This leaflet is to help you understand what Fetal Hydronephrosis is, what tests you need and the implication of being diagnosed with Hydronephrosis for your baby and your family.

What is fetal hydronephrosis?
Fetal hydronephrosis is the dilation of the renal pelvis with or without the renal calyces. The prevalence of fetal hydronephrosis ranges from 0.6 to 5.4%, with a male predominance.
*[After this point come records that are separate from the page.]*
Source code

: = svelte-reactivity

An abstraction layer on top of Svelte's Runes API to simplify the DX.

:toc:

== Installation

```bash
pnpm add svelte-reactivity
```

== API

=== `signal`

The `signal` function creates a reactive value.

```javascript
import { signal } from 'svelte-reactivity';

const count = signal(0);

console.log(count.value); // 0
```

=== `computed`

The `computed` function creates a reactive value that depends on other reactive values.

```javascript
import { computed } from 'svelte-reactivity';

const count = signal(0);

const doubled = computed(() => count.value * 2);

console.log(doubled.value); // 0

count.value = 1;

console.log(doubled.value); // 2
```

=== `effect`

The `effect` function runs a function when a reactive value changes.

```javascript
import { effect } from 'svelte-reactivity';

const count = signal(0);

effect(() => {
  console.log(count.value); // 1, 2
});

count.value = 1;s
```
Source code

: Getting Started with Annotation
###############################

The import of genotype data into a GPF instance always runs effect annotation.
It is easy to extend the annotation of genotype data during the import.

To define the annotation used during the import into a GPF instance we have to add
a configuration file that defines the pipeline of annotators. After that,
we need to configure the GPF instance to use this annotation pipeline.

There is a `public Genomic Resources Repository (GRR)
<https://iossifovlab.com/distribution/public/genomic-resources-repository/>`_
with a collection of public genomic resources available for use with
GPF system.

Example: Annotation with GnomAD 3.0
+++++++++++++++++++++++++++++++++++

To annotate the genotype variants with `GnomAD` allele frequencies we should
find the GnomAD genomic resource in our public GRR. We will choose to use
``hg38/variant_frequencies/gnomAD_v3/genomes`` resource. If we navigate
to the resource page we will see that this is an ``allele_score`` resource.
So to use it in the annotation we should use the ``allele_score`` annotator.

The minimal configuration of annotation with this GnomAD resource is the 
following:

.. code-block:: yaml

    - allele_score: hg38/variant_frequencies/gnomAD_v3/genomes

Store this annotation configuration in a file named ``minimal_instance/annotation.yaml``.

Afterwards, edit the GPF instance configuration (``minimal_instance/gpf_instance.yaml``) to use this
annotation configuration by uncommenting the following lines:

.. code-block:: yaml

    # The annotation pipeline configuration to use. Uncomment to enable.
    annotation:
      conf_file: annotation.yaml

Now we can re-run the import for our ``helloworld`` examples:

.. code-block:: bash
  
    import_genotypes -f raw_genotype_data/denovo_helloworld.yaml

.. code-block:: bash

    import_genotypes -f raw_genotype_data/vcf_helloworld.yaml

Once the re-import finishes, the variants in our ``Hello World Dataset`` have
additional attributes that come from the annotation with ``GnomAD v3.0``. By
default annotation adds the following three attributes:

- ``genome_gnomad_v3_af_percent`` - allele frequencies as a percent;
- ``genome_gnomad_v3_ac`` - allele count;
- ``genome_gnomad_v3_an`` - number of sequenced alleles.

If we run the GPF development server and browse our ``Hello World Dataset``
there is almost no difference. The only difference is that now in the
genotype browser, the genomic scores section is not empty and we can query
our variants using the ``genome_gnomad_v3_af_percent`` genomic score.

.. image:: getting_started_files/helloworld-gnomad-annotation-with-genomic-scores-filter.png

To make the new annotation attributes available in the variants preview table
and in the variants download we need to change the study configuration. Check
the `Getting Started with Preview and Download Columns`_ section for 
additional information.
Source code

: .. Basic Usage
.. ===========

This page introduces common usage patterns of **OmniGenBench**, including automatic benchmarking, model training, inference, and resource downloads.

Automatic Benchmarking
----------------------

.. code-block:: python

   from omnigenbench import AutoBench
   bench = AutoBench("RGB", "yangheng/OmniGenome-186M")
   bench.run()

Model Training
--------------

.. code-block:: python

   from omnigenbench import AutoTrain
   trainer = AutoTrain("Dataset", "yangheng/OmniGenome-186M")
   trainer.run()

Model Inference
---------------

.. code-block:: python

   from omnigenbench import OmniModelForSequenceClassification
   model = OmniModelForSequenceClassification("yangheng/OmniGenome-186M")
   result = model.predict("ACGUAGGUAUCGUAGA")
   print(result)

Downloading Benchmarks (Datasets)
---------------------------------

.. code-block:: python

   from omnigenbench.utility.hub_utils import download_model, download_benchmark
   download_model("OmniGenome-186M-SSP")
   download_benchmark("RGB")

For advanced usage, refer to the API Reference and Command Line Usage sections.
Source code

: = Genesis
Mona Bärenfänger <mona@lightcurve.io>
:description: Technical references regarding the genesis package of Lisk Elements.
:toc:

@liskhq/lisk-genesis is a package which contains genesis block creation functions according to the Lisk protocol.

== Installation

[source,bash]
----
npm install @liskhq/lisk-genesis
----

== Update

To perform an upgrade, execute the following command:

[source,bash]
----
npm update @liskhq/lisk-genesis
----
How does hydronephrosis happen?
The urinary tract includes two kidneys, two ureters, a bladder and a urethra. Normally, urine flows from the kidneys to the bladder through the ureters. Fetal hydronephrosis is swelling of the kidney when too much urine collects in the renal pelvis (or basin). This occurs when there is a blockage of the urinary tract, most commonly in the ureter, and urine cannot drain from a kidney. This blockage causes kidney swelling because urine builds up in the kidney. The degree of fetal hydronephrosis depends on the size of the swelling and the severity of the blockage. If not being treated, hydronephrosis can cause the kidney to lose its ability to make urine. Hydronephrosis can be detected by a prenatal ultrasound examination.

Should I have more tests done?
As fetal hydronephrosis is a soft marker for Down’s syndrome, the finding of fetal hydronephrosis in a pregnant woman should prompt a reassessment of her risk of having a child with Down syndrome. In the presence of a normal fetal anatomic survey, a negative combined first-trimester, second-trimester serum or cell-free DNA screening result, fetuses with isolated hydronephrosis do not appear to be at increased risk for Down’s syndrome.

What are the things to watch for during pregnancy?
When mild hydronephrosis [The urinary tract dilatation (UTD) classification system A1, renal pelvis 4-7 mm in the second trimester] is found, an additional ultrasound examination after 32 weeks’ gestation will be offered to assess for any changes to the appearance of the kidney. The bladder and the amniotic fluid (composed entirely of excreted fetal urine) around the baby should be normal. The ureters should not be visualised, and the kidneys should be normal. For severe hydronephrosis (UTD A2-3, renal pelvis ≥7 mm in the second trimester), follow-up ultrasound examination will likely be repeated in 4-6 weeks.

What does it mean for my baby after it is born?
After your baby is born, your doctor will offer a test to see if there is still a problem. If a problem is found, your baby's doctor will offer more tests. These tests help the doctor make decisions about medical treatment for your baby.
Your baby may not have all of these tests. Tests may include:
- Ultrasound. This test helps the doctor look at your baby's kidneys and bladder. It can show if kidney swelling is reduced.
- X-ray. This test shows how well your baby's bladder is working.

Will it happen again?
The recurrent risk for isolated hydronephrosis is not increased.

What other questions should I ask?
• Does this look like severe hydronephrosis?
• Are other organs involved?
• Is there a way to be sure of the diagnosis?
• How should the pregnancy be followed-up?
• Is there a treatment available during the pregnancy?
• Where and when should I deliver?
• What care will the baby receive after it is born?
• Can I meet the genetic specialist?
• Can I meet the kidney specialist?
• Can I meet the team of doctors that will be assisting my baby when it is born in advance?